Here's the thing: If you want to attract the kinds of women that are attracted to a perfume, you're going to be easily replaced.  Shallow can be fun for awhile.  But if some bottled chemicals are what separate you from the next guy, I feel sad for you, bro.

So, that girlfriend?  She tried to play a bunch of headgames to get me to... fuck, I don't know what she was doing.  Maybe get me to try to prove to her that I was worthy, or mental judo to convince myself that putting in that much effort meant that she must be worth it.  Needless to say, it didn't last, and the way she ended things won her no friends.  She bought the new boyfriend some Curve, too.

Perfumes might be a cheat against pheromones, but that's all they'll be.  If you stink, you'll be better off getting clean.

If you want a woman to miss your smell when you're not there, you want that smell to be you, not something from a cosmetic.  If "your smell" that she misses is a perfume, you're just a vibrator and a heated blanket away from being completely replaceable.
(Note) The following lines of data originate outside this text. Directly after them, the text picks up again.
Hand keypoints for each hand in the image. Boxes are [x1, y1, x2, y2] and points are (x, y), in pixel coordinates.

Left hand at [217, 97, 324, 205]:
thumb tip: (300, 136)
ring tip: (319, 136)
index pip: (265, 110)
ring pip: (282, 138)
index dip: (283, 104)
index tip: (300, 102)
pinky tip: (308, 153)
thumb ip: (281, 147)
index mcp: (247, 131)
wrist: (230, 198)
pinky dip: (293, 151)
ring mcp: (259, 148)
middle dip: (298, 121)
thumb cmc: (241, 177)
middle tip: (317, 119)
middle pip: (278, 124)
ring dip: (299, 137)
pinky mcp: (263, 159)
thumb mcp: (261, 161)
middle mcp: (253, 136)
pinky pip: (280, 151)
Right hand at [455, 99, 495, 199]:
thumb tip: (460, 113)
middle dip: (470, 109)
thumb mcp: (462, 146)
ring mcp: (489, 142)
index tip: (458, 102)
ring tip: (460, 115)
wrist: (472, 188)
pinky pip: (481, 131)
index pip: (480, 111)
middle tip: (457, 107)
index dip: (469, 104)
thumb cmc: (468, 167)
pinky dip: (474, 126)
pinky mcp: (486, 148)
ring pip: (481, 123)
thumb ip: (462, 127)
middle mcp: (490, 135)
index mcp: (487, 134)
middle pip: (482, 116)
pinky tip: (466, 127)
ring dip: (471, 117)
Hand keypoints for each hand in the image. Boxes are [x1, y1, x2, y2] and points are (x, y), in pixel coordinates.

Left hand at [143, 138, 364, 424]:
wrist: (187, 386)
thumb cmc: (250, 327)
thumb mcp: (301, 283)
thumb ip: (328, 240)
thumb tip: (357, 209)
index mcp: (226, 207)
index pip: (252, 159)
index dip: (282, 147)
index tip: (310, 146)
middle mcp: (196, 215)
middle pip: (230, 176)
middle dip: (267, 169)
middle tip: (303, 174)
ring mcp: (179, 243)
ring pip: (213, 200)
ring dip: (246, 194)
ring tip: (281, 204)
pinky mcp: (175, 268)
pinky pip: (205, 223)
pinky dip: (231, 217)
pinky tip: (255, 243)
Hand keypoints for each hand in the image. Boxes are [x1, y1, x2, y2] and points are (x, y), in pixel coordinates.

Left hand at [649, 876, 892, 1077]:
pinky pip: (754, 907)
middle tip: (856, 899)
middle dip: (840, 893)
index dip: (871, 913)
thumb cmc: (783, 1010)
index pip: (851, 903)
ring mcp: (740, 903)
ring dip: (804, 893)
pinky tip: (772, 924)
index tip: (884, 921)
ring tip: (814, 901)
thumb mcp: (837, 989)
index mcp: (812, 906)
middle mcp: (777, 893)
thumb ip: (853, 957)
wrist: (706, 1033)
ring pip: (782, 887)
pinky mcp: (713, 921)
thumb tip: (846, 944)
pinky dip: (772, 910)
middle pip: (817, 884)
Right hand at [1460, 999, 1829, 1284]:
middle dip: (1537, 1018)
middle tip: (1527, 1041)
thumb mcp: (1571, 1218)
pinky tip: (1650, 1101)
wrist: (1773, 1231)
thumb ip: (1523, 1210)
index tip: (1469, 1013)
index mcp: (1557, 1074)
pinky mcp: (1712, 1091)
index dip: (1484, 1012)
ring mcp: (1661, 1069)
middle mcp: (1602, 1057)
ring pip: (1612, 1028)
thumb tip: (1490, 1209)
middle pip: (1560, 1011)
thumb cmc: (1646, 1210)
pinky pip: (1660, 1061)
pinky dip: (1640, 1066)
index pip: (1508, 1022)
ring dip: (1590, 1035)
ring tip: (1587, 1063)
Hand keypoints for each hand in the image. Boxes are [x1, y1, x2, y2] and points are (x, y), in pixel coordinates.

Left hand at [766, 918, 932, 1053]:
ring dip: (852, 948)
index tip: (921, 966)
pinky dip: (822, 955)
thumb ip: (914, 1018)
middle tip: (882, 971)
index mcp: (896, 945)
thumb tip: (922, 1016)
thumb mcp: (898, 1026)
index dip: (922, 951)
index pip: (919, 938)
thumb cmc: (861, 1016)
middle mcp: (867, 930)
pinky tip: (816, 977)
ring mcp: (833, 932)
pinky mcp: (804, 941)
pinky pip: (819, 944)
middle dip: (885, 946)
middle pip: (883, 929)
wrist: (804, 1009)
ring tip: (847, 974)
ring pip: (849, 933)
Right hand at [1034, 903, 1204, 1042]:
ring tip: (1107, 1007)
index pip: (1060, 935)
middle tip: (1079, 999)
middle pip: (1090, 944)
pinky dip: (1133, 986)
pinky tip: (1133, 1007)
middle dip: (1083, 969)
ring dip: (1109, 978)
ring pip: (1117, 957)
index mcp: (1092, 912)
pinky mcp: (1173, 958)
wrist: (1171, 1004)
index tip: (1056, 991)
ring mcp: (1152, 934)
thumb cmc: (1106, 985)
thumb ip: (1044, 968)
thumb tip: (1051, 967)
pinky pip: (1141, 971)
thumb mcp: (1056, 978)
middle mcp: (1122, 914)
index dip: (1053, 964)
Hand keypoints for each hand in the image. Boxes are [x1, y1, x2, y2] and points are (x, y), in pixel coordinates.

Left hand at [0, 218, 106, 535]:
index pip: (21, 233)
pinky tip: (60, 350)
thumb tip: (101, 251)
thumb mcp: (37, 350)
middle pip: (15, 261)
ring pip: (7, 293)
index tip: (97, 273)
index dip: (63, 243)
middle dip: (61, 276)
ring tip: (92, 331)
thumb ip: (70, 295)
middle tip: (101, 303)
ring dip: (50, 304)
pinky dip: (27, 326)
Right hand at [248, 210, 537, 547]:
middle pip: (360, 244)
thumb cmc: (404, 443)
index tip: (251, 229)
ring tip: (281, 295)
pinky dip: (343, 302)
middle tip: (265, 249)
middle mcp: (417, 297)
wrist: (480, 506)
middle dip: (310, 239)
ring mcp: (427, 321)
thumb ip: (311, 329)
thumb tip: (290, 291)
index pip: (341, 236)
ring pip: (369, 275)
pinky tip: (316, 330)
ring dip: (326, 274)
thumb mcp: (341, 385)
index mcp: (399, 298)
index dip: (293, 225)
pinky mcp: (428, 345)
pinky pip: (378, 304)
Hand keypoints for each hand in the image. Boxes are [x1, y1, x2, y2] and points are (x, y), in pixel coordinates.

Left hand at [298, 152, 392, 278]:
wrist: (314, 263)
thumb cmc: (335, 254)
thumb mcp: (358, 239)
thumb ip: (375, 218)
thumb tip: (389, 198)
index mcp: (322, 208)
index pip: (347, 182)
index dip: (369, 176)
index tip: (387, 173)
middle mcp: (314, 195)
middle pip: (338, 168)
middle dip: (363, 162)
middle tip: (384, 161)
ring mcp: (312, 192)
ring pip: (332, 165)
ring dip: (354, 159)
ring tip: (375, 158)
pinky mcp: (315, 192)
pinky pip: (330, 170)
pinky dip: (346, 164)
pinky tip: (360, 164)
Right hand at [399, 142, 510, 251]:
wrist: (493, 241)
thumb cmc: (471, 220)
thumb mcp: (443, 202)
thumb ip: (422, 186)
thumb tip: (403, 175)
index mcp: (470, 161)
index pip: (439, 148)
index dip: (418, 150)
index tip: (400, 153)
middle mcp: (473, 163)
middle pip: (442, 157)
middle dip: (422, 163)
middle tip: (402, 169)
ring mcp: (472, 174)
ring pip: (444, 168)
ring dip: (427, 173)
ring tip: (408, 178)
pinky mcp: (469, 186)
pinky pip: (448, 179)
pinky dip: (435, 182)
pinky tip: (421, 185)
In the days before I went to Iraq for most of 2005, I set aside a t-shirt, and wore it at night while I slept.  As I was doing my final packing up, I put it into a gallon ziplock bag, and set it aside in a drawer.  After I got in-country and could make a call, I told my wife what I'd done and where it was.  This was so that when she missed me the most, she could open that bag, and have a little bit of my smell.  I don't know how long she kept it, but it was appreciated, especially as time passed and my smell faded from our house.

As a side note, if you take exception to it being called "perfume" and insist on calling it "cologne" or "body spray", I challenge you to tell me the fucking difference, especially if yours wasn't created and packaged in a particular region of France.

=====

Those ads with hordes of women swarming a guy because he's spraying himself are appealing.  What if you look at it this way:  What if they're not drawn to him?  What if they're rushing at him to beat him to death?  He has marked himself, and they figure that one murder shared among them is worth not having to hear any more goddamn Crossfit stories.